Mabel Normand SOURCE BOOK by William Thomas Sherman
[The] Sea Nymphs -- Keystone (Two Reels) November 23. -- Fatty neglects his wife, and even his mother-in-law, when he spies the attractive Mabel. The girl’s father takes a dislike to her stout friend, and introduces Ambrose into the love race. Fatty manages to have his mother-in-law and Ambrose locked in a dressing-room while he and Mabel give a diving exhibition. Mabel’s father enlists the muscles of Ambrose, and together they attack Fatty but without making any impression on him. Had the angry parent been wise he would have sought the aid of Fatty’s wife and her mother who grow impatient at his flirtation, and demonstrate to the crowd how big men should be whipped.

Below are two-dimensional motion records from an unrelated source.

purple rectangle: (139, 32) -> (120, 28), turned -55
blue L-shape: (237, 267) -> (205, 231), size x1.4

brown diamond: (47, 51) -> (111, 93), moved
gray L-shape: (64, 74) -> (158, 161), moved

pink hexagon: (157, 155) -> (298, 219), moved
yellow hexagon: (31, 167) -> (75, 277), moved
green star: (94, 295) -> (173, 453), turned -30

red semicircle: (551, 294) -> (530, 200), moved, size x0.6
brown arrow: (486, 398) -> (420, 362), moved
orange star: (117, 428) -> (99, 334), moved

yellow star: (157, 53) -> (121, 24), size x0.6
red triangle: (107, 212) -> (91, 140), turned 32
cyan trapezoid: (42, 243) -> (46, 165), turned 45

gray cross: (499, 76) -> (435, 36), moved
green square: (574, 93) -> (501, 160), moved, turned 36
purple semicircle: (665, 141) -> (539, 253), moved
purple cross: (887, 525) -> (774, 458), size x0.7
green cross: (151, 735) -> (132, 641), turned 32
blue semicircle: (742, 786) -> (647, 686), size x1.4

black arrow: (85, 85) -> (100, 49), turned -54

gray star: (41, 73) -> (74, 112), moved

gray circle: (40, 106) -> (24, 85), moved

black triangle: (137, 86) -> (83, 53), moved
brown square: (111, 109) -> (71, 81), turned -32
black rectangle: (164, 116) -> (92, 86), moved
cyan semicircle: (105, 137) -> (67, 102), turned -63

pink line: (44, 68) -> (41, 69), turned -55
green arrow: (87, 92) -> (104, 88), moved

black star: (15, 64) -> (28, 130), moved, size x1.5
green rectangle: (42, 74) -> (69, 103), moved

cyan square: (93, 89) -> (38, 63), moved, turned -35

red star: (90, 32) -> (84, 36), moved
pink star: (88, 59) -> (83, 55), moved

Mabel Normand, featured star with the Keystone Film Company, had three whole days vacation and she took advantage of her rest. Last winter Miss Normand purchased a sixty-foot yacht and had it thoroughly overhauled and refurnished throughout. When it was completed it was a thing of beauty--but since the rainy season the “Queen of the Movies” has been too busy helping Mack Sennett take advantage of the sunny weather in making of Keystone two-reel features to find time for yachting. When the three-day vacation came along Mabel stocked up the craft and took a party of friends to Catalina, cruising around the island and enjoying the breezes, fishing and quiet of the Pacific in its most pacific condition.
[photo caption] Mabel Normand and “Big Ben,” the tame seal, disporting in the surf at
Statue of Old Ben, Hungry Sea Lion
Old Ben was an unusually large and friendly sea lion who first appeared in the Avalon harbor in 1898. He quickly became the town mooch, flopping through the streets looking for fish snacks and posing for snapshots with Santa Catalina tourists. He even appeared in a 1914 movie, "The Sea Nymphs," before swimming off and disappearing in the early 1920s.
Avalon never forgot its flippery town pet, and in 1975 it erected a life-size concrete statue of Old Ben as its Bicentennial project -- a statue reportedly so lifelike that real seals would bark at it. That statue was replaced by an identical one made of bronze in 1986, and in 2009 it was moved from its spot on the end of a pier to a more shutterbug-friendly downtown location.
The East Coast also has its own adored seal statue, but Ben was the first.